Однажды ночью – они вдвоем дневалили – стали говорить о доме, и Алеше нестерпимо, до слез, захотелось домой – не к Ляльке и не к Антонине, не к Пашке, а домой, к матери, к бабушке, в комнаты, где он помнил каждую мелочь, и чтобы одновременно обязательно вернулся отец. Как бы все это было хорошо! Он, конечно, верил, что когда-нибудь это и будет, но сейчас беспощадно понимал, что может быть это очень и очень нескоро и он сам уже будет совсем не таким, каким уходил из дому, и не таким, какой он сейчас.
А Николай сказал тихо:
– Хорошо бы, конечно, домой поехать, но, знаешь, по правде говоря, сильно я от Клавки отвык. Жил-то я с ней мало, пацан без меня родился. Вернусь – не знаю, как будет. Ты знаешь, подумаю иной раз: а может, у нее кто есть, тыловичок какой-нибудь? – и ничего! Надо бы не спать, зубами скрипеть, а я ничего! А раньше бы весь измаялся! Отвык я от Клавки…
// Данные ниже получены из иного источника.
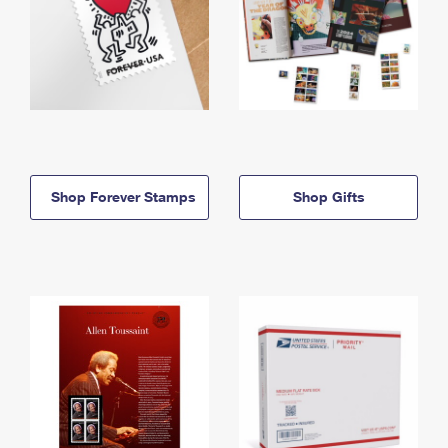
Shop Forever Stamps
Shop Gifts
Он говорил и тонко чувствовал, что Алеше не все понятно в его словах и что-то даже дико по молодости лет, но что он все-таки поймет его лучше, чем кто-нибудь другой.
Под пористым снегом была вода, проваливаться было очень неприятно, потом сугробы осели, прогнувшись, а потом снег сошел очень быстро, не то что в лесу, и земля быстро высыхала.
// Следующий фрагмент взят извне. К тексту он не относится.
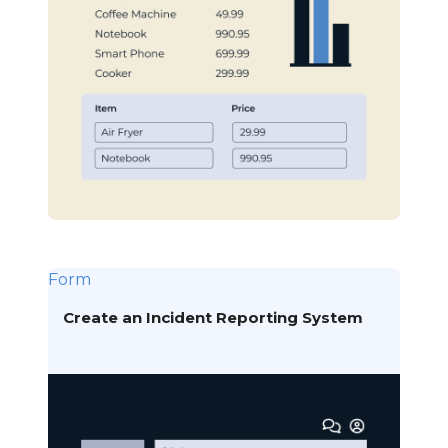
Form
Create an Incident Reporting System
И покрылась степь никогда ими не виданными, редкой красоты цветами – тюльпанами. И не верилось, что это та же самая унылая степь, по которой таскали они гремящие охапки камыша, где падали в снег и ползли по-пластунски, где расчищали дорогу после метели.
Как-то были на «выходе», на учениях, и Николай проснулся на рассвете, встал и уже не стал ложиться. Ребята спали на земле, укрывшись с головой шинелями.
А из-за горизонта поднималось солнце. Оно поднималось быстро, ему ничто не мешало – ни дома, ни деревья. Оно было огромно и очень близко от Николая. И как все кругом, оно, казалось, было мокрым от росы. И красные, влажные сверкали тюльпаны.
И честное слово, не верилось, что идет война, и не где-то вообще, а по нашей земле, и не верилось, что вот он, Николай Авдюшин, наблюдающий в цветущей степи восход светила, попадал под бомбежку, вырывался из окружения, стрелял почти в упор в немцев, терял друзей, валялся по госпиталям, снова дрался и отступал, и снова стонал и бредил в душной ночной палате; что где-то далеко есть у него жена Клава и сын Миша, которого он никогда не видел.
Во все это не верилось, но все это было так.